Content starts

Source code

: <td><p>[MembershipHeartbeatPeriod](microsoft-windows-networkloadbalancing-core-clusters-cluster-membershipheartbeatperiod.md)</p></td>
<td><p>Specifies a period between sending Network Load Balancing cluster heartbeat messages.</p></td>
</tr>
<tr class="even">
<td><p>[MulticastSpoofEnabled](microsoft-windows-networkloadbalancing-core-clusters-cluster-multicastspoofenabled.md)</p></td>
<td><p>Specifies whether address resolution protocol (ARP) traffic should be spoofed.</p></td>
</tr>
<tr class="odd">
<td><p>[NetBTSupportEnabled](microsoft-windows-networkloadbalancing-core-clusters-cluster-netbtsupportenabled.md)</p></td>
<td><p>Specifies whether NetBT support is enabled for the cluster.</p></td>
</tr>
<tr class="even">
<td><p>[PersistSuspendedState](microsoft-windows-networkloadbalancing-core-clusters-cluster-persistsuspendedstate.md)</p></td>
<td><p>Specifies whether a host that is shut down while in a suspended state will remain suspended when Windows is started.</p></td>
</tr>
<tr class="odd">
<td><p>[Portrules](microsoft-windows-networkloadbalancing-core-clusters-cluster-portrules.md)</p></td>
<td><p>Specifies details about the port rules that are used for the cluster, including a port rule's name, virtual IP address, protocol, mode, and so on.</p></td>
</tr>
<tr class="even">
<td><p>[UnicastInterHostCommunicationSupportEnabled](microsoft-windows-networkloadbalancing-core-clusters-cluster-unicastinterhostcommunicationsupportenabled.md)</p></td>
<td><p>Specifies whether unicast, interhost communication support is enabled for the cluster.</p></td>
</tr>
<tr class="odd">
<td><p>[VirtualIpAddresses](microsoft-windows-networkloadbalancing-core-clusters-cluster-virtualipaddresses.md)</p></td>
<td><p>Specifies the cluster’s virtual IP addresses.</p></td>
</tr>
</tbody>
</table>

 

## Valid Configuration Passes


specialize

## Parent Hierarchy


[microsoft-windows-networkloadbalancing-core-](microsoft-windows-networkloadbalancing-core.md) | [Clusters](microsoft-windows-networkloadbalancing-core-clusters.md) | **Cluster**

Content ends

What you are asked to do:
Copy the listing above line for line, keeping every character, tag, and blank line unchanged.

Response to this task:
Source code

: <td><p>[MembershipHeartbeatPeriod](microsoft-windows-networkloadbalancing-core-clusters-cluster-membershipheartbeatperiod.md)</p></td>
<td><p>Specifies a period between sending Network Load Balancing cluster heartbeat messages.</p></td>
</tr>
<tr class="even">
<td><p>[MulticastSpoofEnabled](microsoft-windows-networkloadbalancing-core-clusters-cluster-multicastspoofenabled.md)</p></td>
<td><p>Specifies whether address resolution protocol (ARP) traffic should be spoofed.</p></td>
</tr>
<tr class="odd">
<td><p>[NetBTSupportEnabled](microsoft-windows-networkloadbalancing-core-clusters-cluster-netbtsupportenabled.md)</p></td>
<td><p>Specifies whether NetBT support is enabled for the cluster.</p></td>
</tr>
<tr class="even">
<td><p>[PersistSuspendedState](microsoft-windows-networkloadbalancing-core-clusters-cluster-persistsuspendedstate.md)</p></td>
<td><p>Specifies whether a host that is shut down while in a suspended state will remain suspended when Windows is started.</p></td>
</tr>
<tr class="odd">
<td><p>[Portrules](microsoft-windows-networkloadbalancing-core-clusters-cluster-portrules.md)</p></td>
<td><p>Specifies details about the port rules that are used for the cluster, including a port rule's name, virtual IP address, protocol, mode, and so on.</p></td>
</tr>
<tr class="even">
<td><p>[UnicastInterHostCommunicationSupportEnabled](microsoft-windows-networkloadbalancing-core-clusters-cluster-unicastinterhostcommunicationsupportenabled.md)</p></td>
<td><p>Specifies whether unicast, interhost communication support is enabled for the cluster.</p></td>
</tr>
<tr class="odd">
<td><p>[VirtualIpAddresses](microsoft-windows-networkloadbalancing-core-clusters-cluster-virtualipaddresses.md)</p></td>
<td><p>Specifies the cluster’s virtual IP addresses.</p></td>
</tr>
</tbody>
</table>

 

## Valid Configuration Passes


specialize

## Parent Hierarchy


[microsoft-windows-networkloadbalancing-core-](microsoft-windows-networkloadbalancing-core.md) | [Clusters](microsoft-windows-networkloadbalancing-core-clusters.md) | **Cluster**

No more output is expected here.